# Work instruction A
Set down the passage from the model-training walkthrough word for word, starting with "Step 3: Train" and going on through "noise, not signal.".
# Work instruction B
Supply the next part of the MLflow model-training walkthrough, picking up after its final sentence.

# Excerpted text

- Opening Delimiter -

Step 1: Set Up MLflow Experiment Tracking
Open materials/tickets.md and find the training tickets (T14-T19). The first task is setting up MLflow as experiment tracking infrastructure.
In P1, MLflow was there for basic logging. This time you're using it as the system that makes model comparison possible. Every run gets logged -- parameters, metrics, model artifacts. When you have three or four runs with different settings, MLflow is how you answer "which one actually worked better for prepaid customers?" without relying on memory.
Direct Claude to set up an MLflow experiment for this project. Configure the experiment name, set the tracking URI, and verify that a test run can be logged and viewed.
Step 2: Train the Baseline
Direct Claude to train a logistic regression model on the preprocessed training data. Log everything to MLflow: the model type, any parameters, and the evaluation metrics -- overall and per segment.
Compute per-segment metrics using the evaluation plan from Unit 2. The logistic regression gives you the floor. If the next model can't beat logistic regression on prepaid recall, the added complexity isn't justified.
Step 3: Train and Tune the RandomForest
Direct Claude to train a RandomForest classifier. Log to MLflow. Then tune hyperparameters using cross-validation.
Here's where to pay attention: on a dataset this size, the variance between cross-validation folds can exceed the difference between hyperparameter settings. If fold 1 gives 0.72 and fold 3 gives 0.68 for the same hyperparameters, and the best hyperparameters score 0.71 average while the second-best score 0.70 -- the tuning found noise, not signal.
Direct Claude to report both the mean cross-validation scores and the per-fold spread. Check whether the fold variance is larger than the performance difference between settings. AI runs exhaustive grid searches without checking this. The student who looks at the spread knows whether the tuning actually found something.

- Closing Delimiter -

[Items listed in a dataset]
- Opening Delimiter -

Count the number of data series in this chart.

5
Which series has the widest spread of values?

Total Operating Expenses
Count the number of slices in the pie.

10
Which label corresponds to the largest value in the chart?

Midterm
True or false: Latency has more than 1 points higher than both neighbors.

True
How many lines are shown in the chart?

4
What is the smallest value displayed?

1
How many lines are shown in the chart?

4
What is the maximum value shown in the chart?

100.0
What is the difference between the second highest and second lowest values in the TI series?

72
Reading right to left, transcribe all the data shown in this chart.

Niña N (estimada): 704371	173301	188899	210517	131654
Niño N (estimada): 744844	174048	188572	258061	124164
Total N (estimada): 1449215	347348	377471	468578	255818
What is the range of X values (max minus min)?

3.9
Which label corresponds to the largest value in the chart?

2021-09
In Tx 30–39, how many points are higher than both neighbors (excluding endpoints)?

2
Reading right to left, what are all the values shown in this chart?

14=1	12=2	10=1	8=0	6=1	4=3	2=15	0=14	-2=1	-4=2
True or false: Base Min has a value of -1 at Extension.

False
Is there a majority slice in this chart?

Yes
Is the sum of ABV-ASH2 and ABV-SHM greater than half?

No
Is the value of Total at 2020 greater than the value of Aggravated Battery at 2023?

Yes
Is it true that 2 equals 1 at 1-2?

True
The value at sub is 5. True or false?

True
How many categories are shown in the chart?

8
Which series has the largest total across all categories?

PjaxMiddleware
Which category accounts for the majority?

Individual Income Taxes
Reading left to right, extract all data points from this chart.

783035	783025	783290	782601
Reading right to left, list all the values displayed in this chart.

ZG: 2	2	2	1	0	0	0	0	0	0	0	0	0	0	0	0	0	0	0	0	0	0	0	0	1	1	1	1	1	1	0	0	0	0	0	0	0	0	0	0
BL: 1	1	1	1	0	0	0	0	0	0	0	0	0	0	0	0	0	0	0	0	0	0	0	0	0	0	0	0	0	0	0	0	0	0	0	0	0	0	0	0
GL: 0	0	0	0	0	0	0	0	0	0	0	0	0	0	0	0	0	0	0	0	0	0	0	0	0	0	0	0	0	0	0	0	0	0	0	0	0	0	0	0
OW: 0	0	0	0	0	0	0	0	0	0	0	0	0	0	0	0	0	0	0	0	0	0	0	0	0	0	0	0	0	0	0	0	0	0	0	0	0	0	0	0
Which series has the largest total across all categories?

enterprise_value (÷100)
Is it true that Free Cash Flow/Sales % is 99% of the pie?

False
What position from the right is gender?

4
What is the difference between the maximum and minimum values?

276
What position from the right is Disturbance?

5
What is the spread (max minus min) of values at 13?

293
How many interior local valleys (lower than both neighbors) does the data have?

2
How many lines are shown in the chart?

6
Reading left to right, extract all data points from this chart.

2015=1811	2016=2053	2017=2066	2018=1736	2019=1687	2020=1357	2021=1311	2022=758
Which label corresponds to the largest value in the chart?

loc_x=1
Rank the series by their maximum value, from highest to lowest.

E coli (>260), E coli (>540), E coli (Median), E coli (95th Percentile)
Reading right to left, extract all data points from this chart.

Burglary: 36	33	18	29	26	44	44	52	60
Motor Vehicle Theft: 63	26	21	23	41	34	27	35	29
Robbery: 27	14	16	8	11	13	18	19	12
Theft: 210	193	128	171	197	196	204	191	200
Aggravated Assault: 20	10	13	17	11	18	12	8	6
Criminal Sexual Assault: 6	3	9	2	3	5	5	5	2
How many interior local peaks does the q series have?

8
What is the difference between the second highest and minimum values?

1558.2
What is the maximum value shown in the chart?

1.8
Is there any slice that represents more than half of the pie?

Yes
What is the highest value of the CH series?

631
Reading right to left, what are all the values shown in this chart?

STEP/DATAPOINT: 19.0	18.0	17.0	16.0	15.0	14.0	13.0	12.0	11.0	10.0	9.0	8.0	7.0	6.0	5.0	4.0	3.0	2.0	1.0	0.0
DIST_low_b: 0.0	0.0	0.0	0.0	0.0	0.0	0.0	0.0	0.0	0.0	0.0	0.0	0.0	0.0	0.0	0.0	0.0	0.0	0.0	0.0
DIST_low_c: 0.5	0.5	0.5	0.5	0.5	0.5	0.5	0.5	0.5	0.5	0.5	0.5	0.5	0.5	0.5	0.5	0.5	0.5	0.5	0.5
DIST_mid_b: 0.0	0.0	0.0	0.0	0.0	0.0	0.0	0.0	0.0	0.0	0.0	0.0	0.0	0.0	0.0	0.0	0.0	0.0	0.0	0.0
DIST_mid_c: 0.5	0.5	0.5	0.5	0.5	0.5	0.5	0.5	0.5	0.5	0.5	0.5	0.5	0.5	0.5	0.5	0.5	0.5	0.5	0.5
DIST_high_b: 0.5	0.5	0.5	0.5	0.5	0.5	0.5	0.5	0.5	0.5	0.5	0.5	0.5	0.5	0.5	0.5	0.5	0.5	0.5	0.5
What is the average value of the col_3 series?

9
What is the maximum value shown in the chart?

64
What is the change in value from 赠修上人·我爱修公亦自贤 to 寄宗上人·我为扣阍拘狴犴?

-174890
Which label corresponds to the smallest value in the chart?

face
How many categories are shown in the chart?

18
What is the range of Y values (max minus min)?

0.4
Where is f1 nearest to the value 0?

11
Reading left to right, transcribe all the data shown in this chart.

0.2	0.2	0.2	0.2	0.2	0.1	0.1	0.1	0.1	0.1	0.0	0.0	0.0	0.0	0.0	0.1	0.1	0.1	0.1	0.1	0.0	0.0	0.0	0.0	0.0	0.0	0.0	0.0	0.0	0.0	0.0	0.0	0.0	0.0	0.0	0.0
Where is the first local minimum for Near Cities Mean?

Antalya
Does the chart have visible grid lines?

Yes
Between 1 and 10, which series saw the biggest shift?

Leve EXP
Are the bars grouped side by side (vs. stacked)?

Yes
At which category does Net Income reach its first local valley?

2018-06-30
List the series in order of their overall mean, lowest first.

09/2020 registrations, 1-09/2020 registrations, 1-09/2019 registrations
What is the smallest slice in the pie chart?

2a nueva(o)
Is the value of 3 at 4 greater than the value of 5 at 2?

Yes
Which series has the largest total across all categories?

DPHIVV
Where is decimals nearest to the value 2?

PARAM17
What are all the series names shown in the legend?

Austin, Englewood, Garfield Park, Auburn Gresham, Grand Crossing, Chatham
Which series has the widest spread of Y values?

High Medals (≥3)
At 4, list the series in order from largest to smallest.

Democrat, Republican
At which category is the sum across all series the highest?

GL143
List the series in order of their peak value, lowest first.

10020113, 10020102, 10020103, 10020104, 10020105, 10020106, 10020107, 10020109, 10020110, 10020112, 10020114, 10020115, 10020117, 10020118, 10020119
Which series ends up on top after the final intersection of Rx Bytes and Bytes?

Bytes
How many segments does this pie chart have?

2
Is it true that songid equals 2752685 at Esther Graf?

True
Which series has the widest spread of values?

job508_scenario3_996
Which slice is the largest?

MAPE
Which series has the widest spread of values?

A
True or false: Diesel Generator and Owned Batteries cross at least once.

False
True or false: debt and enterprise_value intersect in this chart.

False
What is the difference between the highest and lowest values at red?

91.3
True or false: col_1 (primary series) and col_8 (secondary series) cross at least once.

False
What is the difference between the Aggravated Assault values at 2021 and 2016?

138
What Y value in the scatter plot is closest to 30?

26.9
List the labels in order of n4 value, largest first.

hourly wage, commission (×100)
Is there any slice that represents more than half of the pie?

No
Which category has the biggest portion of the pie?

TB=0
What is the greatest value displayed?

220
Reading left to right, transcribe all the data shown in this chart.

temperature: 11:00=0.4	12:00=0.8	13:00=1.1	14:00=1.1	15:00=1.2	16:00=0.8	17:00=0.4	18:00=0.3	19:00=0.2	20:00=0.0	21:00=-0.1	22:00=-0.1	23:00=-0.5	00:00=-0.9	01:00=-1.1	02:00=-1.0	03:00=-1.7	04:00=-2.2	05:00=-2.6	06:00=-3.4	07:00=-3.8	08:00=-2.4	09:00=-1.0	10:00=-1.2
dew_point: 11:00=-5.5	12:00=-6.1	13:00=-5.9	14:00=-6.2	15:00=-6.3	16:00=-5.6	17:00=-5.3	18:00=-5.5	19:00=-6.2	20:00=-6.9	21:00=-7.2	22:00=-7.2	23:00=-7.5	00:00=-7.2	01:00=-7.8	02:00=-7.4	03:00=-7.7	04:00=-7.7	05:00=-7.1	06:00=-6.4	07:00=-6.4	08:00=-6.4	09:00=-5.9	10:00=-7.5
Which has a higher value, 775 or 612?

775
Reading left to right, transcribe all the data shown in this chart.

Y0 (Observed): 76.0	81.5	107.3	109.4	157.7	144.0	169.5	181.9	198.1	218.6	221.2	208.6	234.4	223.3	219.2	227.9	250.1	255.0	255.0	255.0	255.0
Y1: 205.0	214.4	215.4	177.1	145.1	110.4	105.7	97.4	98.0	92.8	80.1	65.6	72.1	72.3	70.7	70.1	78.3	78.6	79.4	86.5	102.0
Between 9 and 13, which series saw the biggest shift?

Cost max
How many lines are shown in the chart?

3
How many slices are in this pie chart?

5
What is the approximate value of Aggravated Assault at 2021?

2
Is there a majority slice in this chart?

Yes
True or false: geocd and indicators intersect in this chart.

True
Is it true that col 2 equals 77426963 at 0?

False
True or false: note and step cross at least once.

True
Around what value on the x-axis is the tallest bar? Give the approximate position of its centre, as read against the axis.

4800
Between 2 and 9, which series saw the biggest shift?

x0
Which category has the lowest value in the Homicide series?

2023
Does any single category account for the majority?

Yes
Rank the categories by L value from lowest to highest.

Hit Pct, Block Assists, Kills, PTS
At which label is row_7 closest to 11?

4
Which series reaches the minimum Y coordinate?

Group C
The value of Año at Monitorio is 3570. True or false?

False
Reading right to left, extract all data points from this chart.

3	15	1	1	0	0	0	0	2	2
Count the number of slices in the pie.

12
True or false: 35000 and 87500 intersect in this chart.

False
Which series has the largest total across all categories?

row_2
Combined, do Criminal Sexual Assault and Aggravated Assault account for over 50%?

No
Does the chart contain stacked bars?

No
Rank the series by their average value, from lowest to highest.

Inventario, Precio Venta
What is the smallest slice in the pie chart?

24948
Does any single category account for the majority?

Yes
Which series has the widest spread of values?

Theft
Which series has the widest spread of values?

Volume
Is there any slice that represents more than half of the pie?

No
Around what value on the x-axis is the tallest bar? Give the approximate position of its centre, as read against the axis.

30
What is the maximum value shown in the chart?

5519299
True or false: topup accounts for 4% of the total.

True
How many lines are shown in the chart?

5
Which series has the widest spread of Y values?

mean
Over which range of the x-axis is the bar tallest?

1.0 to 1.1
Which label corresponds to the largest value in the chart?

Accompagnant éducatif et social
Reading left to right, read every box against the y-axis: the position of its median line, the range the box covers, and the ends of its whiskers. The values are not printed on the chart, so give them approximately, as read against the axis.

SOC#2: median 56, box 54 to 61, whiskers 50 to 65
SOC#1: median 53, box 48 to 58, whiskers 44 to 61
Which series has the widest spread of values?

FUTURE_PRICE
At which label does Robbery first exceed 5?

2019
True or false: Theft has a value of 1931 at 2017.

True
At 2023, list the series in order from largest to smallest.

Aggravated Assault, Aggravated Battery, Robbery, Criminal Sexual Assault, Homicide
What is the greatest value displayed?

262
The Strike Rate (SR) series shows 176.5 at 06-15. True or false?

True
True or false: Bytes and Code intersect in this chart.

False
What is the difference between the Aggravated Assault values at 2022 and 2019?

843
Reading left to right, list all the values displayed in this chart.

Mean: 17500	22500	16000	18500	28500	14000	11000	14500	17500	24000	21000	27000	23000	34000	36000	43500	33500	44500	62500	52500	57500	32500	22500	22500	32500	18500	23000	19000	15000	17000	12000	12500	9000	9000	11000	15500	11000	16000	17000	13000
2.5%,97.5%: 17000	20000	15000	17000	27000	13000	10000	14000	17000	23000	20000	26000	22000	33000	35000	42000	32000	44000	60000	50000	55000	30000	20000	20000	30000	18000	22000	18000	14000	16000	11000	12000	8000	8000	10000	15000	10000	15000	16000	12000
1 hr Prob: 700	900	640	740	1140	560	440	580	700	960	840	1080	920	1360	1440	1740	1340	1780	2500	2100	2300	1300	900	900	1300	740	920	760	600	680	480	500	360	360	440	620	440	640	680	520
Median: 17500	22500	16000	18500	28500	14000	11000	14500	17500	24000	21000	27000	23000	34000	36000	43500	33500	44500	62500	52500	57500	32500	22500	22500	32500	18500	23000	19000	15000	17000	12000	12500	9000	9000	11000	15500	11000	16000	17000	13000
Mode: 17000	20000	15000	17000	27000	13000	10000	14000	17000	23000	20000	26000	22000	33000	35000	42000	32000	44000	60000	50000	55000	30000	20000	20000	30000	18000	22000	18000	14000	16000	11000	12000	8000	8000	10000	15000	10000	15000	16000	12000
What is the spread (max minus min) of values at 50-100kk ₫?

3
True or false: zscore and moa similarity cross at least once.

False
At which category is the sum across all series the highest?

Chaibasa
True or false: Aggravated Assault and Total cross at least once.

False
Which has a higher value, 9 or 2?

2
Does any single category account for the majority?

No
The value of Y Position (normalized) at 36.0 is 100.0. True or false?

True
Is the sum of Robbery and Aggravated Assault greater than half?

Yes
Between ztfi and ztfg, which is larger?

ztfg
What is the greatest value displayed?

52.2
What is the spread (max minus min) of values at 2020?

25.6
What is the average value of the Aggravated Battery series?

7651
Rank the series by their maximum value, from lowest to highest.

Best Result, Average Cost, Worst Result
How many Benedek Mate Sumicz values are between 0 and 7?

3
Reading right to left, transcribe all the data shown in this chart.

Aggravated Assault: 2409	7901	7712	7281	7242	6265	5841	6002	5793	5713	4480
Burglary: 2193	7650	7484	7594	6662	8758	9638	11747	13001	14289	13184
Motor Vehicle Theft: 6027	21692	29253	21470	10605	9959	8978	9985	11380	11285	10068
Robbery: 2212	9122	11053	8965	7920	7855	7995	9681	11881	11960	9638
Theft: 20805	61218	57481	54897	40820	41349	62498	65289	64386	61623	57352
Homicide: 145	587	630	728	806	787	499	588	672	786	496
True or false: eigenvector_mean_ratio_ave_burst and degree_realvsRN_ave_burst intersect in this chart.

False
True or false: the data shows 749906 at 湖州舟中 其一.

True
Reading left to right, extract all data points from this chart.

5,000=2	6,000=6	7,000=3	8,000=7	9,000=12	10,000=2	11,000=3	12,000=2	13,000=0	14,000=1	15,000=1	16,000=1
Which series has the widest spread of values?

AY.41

- Closing Delimiter -

# Final answer A
Step 3: Train and Tune the RandomForest
Direct Claude to train a RandomForest classifier. Log to MLflow. Then tune hyperparameters using cross-validation.
Here's where to pay attention: on a dataset this size, the variance between cross-validation folds can exceed the difference between hyperparameter settings. If fold 1 gives 0.72 and fold 3 gives 0.68 for the same hyperparameters, and the best hyperparameters score 0.71 average while the second-best score 0.70 -- the tuning found noise, not signal.

# Final answer B
Step 4: Per-Segment Evaluation
With the best model selected, run the evaluation you designed in Unit 2. Compute metrics for prepaid customers and postpaid customers separately.
This is the moment that answers Emeka's question. Look at the prepaid recall. Compare it against the logistic regression baseline. Did it improve? If overall recall is 0.70 but prepaid recall is 0.45, the model is still failing the group Emeka cares about most.
Step 5: Update Emeka
Open the chat with Emeka and share the per-segment results. He'll want to know: does the model catch prepaid customers now?
If prepaid recall improved, he'll be pleased. But he'll push: "What was the difference? What changed from last time?" He wants to understand what drove the improvement -- not just the numbers.
If prepaid recall is still low, he'll be direct: "That's the whole reason we're doing this again." Either way, the per-segment numbers force an honest conversation. Overall metrics would let you report good results while the prepaid gap persists.
This is also where Emeka might ask about feature importance per segment: "Can we get the model to tell us WHY a prepaid customer is likely to churn?" This is a reasonable extension. You can examine feature importances for the prepaid subset within the existing framework.
Check: MLflow shows at least two experiment runs with logged parameters and metrics. The per-segment evaluation shows prepaid recall separately from postpaid recall.